昨シーズンは鮮烈な登場だった。
トップリーグデビューとなった第10節ヤマハ発動機戦で、途中出場からいきなり初トライ。
以降はセンターの定位置を確保し、第15節までの5試合で3トライ。
その全てがチームにとってのファーストトライだったのだから、鮮やかだった。
「昨シーズンは1年目ということもあって、なにも考えずに思いきりできました。今シーズンは、アタック、ディフェンス共に、まずまずという感じです」
本人は謙虚にそう自己分析するが、2年目の今シーズンは第8節を終えて7試合に先発中。欠かせぬ戦力としてチームに貢献している。
天理中・高を経て関西大学に進んだ24歳は、この日、勝利の喜びを満喫している様子だった。

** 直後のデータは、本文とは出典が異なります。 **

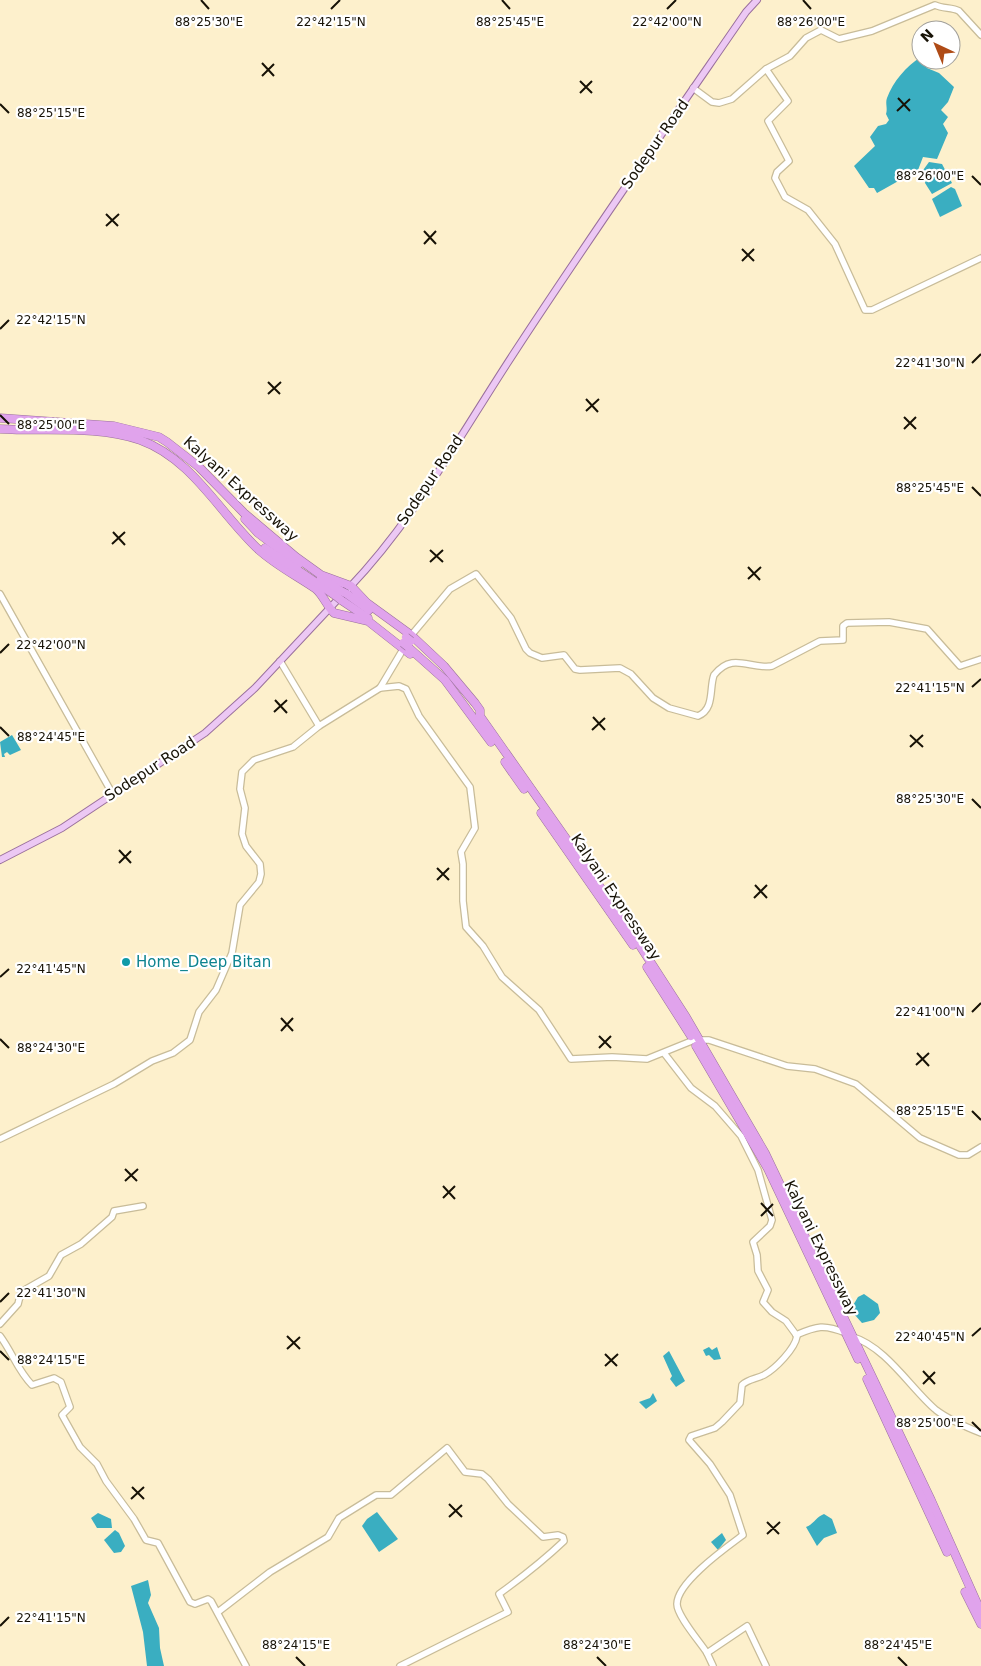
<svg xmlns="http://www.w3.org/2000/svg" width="981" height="1666" viewBox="0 0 981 1666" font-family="'DejaVu Sans',sans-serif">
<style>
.water{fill:#3aaec1}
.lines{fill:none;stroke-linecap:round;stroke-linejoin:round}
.secondary-casing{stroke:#c8bc99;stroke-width:8}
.primary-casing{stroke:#9a709c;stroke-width:8}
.highway-casing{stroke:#9a709c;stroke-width:9}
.secondary{stroke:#fff;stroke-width:5.5}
.primary{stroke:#ecc8f4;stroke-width:6}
.highway{stroke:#e0a3ec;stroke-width:8}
.highway-bridge-casing{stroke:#9a709c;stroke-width:9;stroke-linecap:butt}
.highway-bridge{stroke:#e0a3ec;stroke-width:8}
.ticks{fill:none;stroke:#171206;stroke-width:2}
.culture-dot{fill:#0f9aa8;stroke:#fff;stroke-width:2}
.labels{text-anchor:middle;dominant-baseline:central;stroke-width:4.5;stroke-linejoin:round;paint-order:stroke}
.street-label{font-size:15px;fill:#171206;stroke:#fff}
.culture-label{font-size:15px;fill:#0d838f;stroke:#fff;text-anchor:start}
.ticks-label{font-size:12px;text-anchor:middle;fill:#171206;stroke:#fff;stroke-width:4.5;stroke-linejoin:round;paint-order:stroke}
</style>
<rect width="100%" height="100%" fill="#fdf0cc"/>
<g class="water">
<path d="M921 57 927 68 939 73 954 87 948 102 941 110 948 117 943 124 948 133 937 159 923 157 918 170 877 193 874 188H869L854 166 875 146 870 137 878 126 886 124 889 120 886 114C888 109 885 103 887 98 893 82 906 66 921 57Z"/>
<polygon points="929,162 942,164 952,183 932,194 925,183 926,177 921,173"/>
<polygon points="951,187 955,189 962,206 940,217 932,199"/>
<polygon points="12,735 21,750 10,755 7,752 4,754 5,757 2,757 0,742"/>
<polygon points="864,1294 878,1304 880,1313 874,1320 862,1323 854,1314 852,1307 858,1297"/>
<polygon points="709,1347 712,1350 717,1347 721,1359 714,1360 709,1355 706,1356 703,1350"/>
<polygon points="669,1351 685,1381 676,1387 670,1379 672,1376 663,1356"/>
<polygon points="653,1393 657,1401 646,1409 639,1402 650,1398"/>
<polygon points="377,1512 398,1539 379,1552 362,1526 367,1519"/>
<polygon points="98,1513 111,1519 112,1528 97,1528 91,1518"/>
<path d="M824 1514 832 1519 837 1533 824 1538 817 1546 806 1527C814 1524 816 1517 824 1514Z"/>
<polygon points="115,1530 119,1533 125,1546 121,1552 114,1553 104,1540"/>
<polygon points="722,1533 726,1540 718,1550 711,1542"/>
<polygon points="148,1580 151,1595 148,1603 159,1628 160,1648 164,1666 147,1666 143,1632 131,1586"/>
</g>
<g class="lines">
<g class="secondary-casing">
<g id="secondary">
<polyline points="766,69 788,101 768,121 789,161 777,172 775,178 785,197 808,210 835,244 865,310 872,310 981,258"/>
<path d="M693 88 712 102 719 103 732 99 766 69 790 56 806 38 821 30 839 39 872 31 935 5C943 9 952 7 959 11L981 35"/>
<polyline points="0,594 112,793"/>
<path d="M409 638 450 589 476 574 511 618 526 649 530 653 542 658 564 655 575 669 580 670 620 668 631 674 653 698 669 708 698 716C715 709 709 688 714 675 733 651 750 670 772 666L820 641 843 640V626L847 623 889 622 927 629 960 666 981 659"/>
<polyline points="280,661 319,726 380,688 405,646"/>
<polyline points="380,688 399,686 406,689 419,716 470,787 475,828 461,852 463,864 463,901 466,927 483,946 502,977 539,1010 571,1059 612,1057 647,1059 694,1040 709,1040 787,1066 815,1069 856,1084 920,1138 959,1155 968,1155 981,1147"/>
<path d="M664 1053 691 1088 715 1106 741 1136 758 1170 772 1220 770 1226 753 1242 757 1255 758 1271 768 1290 763 1302 772 1312 786 1321 797 1336C795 1349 775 1369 764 1375 756 1379 748 1379 742 1385L740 1403 722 1422 715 1428 691 1436 689 1440 710 1464 730 1495 743 1535C727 1547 677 1582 677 1604 677 1616 700 1642 707 1653L747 1626 766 1666"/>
<polyline points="0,1139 114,1084 152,1061 173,1053 190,1040 199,1012 216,990 232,953 240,905 259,882 261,874 260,864 246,846 242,834 245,808 240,789 242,772 254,760 293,747 319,726"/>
<polyline points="0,1324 18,1304 21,1292 49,1276 61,1255 81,1244 112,1217 114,1211 143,1206"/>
<path d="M796 1335C817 1326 824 1324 846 1333"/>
<path d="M0 1336C12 1352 18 1371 32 1385L54 1378 61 1382 70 1407 62 1415 80 1447 97 1464 106 1481 134 1519 146 1540 158 1543 190 1602 195 1604 208 1599 211 1601 246 1666"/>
<path d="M853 1337C886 1347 912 1390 936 1410 949 1420 966 1427 981 1433"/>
<path d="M218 1612 270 1572 328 1537 339 1518 376 1495H391L447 1448 465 1472 482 1474 488 1479 508 1504 543 1537 558 1535 563 1537 564 1541C544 1560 521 1578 499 1594L508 1612 400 1666"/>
<polyline points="707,1653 713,1666"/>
</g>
</g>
<g class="primary-casing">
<g id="primary">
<path d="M349 588C415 519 462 432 514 353 589 238 668 125 746 12L757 0"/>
<polyline points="0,860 62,828 205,733 255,688 342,595"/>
</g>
</g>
<g class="highway-casing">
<g id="highway">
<polyline points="0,418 114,426 159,437 167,442 199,467 244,513 296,557 321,575 351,586 367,603 411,635 444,666 475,703 480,710 480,716 624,921 686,1017 765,1153 931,1500 981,1612"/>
<path d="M0 429C46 432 96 425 140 440 193 459 220 514 259 550 277 566 297 576 316 589 323 595 327 606 334 613L368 621 410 654"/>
<polyline points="245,519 258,533 299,564"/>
<polyline points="265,548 336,596"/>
<polyline points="321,578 341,591"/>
<polyline points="347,594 369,610"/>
<polyline points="341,600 368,618"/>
<polyline points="408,647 445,680 491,742"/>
<polyline points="505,762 524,789"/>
<polyline points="541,813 633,945"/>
<polyline points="647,967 691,1036"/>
<polyline points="696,1046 768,1169 858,1359"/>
<polyline points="867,1379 947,1552"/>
<polyline points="965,1592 981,1624"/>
</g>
</g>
<use href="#secondary" class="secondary"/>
<use href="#primary" class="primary"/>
<use href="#highway" class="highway"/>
<g class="highway-bridge-casing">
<g id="highway-bridge">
<polyline points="341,591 347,594"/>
<polyline points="336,596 341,600"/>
<polyline points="406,637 411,641"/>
<polyline points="403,643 408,647"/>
</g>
</g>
<use href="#highway-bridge" class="highway-bridge"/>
</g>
<path class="ticks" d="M201 0 209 9M502 0 510 9M803 0 811 9M331 9 340 0M667 9 676 0M262 63 274 76M262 76 274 64M580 81 592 93M580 93 592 81M898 98 910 111M0 104 9 113M897 111 910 99M972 176 981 185M106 214 118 226M106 226 119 214M424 231 436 244M424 244 436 231M742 249 754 261M742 261 754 249M0 329 9 320M972 363 981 354M268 382 280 394M268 394 281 382M586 399 598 412M586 411 599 399M0 415 9 424M904 417 916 429M904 429 916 417M972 487 981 496M113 532 125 545M112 544 125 532M430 550 443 562M430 562 443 550M748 567 760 580M748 579 761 567M0 653 9 644M972 687 981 679M275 700 287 713M274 712 287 700M593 717 605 730M0 727 9 736M592 730 605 718M910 735 923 747M910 747 923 735M972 799 981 808M119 850 131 863M119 863 131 851M437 868 449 880M437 880 449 868M755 885 767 898M754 898 767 885M0 977 9 969M972 1012 981 1003M281 1018 293 1031M281 1031 293 1018M599 1036 611 1048M0 1039 9 1048M599 1048 611 1036M917 1053 929 1066M916 1065 929 1053M972 1111 981 1120M125 1169 137 1181M125 1181 138 1169M443 1186 455 1199M443 1198 455 1186M761 1203 773 1216M761 1216 773 1204M0 1302 9 1293M287 1336 300 1349M972 1336 981 1328M287 1349 300 1337M0 1351 9 1360M605 1354 617 1366M605 1366 618 1354M923 1371 935 1384M923 1384 935 1372M972 1422 981 1431M132 1487 144 1499M131 1499 144 1487M449 1504 462 1517M449 1517 462 1505M767 1522 779 1534M767 1534 780 1522M0 1626 9 1617M296 1657 305 1666M597 1657 606 1666M898 1657 907 1666"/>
<circle class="culture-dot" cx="126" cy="962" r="5"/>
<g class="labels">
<g class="street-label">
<text transform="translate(655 144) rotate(-55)">Sodepur Road</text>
<text transform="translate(430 480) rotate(-56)">Sodepur Road</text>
<text transform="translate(241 489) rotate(42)">Kalyani Expressway</text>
<text transform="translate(150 769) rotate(-33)">Sodepur Road</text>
<text transform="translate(616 897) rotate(56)">Kalyani Expressway</text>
<text transform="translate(821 1248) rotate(64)">Kalyani Expressway</text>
</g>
<g class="culture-label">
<text x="136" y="962">Home_Deep Bitan</text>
</g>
</g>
<g class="ticks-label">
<text x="331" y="26">22°42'15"N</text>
<text x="667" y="26">22°42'00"N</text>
<text x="209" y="26">88°25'30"E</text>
<text x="510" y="26">88°25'45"E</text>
<text x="811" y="26">88°26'00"E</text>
<text x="51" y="117">88°25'15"E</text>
<text x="930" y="180">88°26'00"E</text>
<text x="51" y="324">22°42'15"N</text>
<text x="930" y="367">22°41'30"N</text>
<text x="51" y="429">88°25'00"E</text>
<text x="930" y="492">88°25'45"E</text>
<text x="51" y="649">22°42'00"N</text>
<text x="930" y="692">22°41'15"N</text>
<text x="51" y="741">88°24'45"E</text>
<text x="930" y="803">88°25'30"E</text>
<text x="51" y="973">22°41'45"N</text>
<text x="930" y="1016">22°41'00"N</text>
<text x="51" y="1052">88°24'30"E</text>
<text x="930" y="1115">88°25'15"E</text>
<text x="51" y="1297">22°41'30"N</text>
<text x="930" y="1341">22°40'45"N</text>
<text x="51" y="1364">88°24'15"E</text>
<text x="930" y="1427">88°25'00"E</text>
<text x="51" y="1622">22°41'15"N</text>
<text x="296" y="1649">88°24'15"E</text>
<text x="597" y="1649">88°24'30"E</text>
<text x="898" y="1649">88°24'45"E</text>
</g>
<g transform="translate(936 45) rotate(316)"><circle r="24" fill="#ffffff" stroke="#a2a09b"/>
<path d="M0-4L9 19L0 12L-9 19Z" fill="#af4b16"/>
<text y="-8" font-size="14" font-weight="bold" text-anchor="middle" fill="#171206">N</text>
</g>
</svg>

「コーラさんも展開してアグレッシブにくるチームです。今日はフォワードを中心に(試合を)作って、フォワードで圧倒するというところはできました」
開幕節の話題をさらった近鉄ライナーズの劇的“サヨナラ”ドロップゴール――あの日を敗者の側で味わってから、約2か月。
開幕7連敗を喫していた豊田自動織機シャトルズが、10月14日、静岡・エコパスタジアムで同じく0勝7敗のコカ・コーラレッドスパークスと対戦。
鋭いディフェンスを土台に、フォワードが力量差を披露するなどして6トライ47得点。
ホームゲームで待望のシーズン初勝利を手にした。
「織機はしっかり前に出るディフェンスから、ターンオーバーしてボールを動かす――ディフェンスからしっかりやるチームだと思っています」
そのディフェンスこそ、CTB松本の得意分野。この日も的確なタックルを披露した。
一方で、笑いを取るのは得意ではないという。
関西出身の“大物”お笑い芸人とは一文字違い。
関西(奈良)出身でこの名前だから、メリットもあればデメリットもある。
「初見で名前を紹介したら、絶対に憶えてもらえるというのは大きなメリットかなと思います。デメリットは、僕は正直おもしろくはないので(笑)。なにかおもしろい話をしてほしいと言われたらかなり困る、というのがデメリットというか(笑)。相手がビッグネームなので」
昨年の『ジャパンラグビートップリーグ2016-2017 OFFICIAL FANBOOK』(選手名鑑)。
自身のプロフィール欄外にあるひと言コメントは、「名前負けしない活躍を期待」だった。
それが今年のオフィシャルファンブックでは「昨季大活躍。全試合出場目指す」に変わった。
笑いではなくトライを取る――豊田自動織機の松本“仁”志の存在が、広く知られつつある。
次節は10月21日、トヨタ自動車ヴェルブリッツと愛知・パロマ瑞穂ラグビー場で対戦。
“トヨタダービー”だ。
「この一勝が織機としても自信になったと思います。次は好調なトヨタ自動車さんなので、ディフェンスでしっかり止めて、いい流れをもっていけるようにしたいです」
信頼の厚いディフェンスのみならず、度胸満点の突進、ラインブレイクから走り切るスピードを武器に、伸び盛りの24歳がダービーマッチに臨む。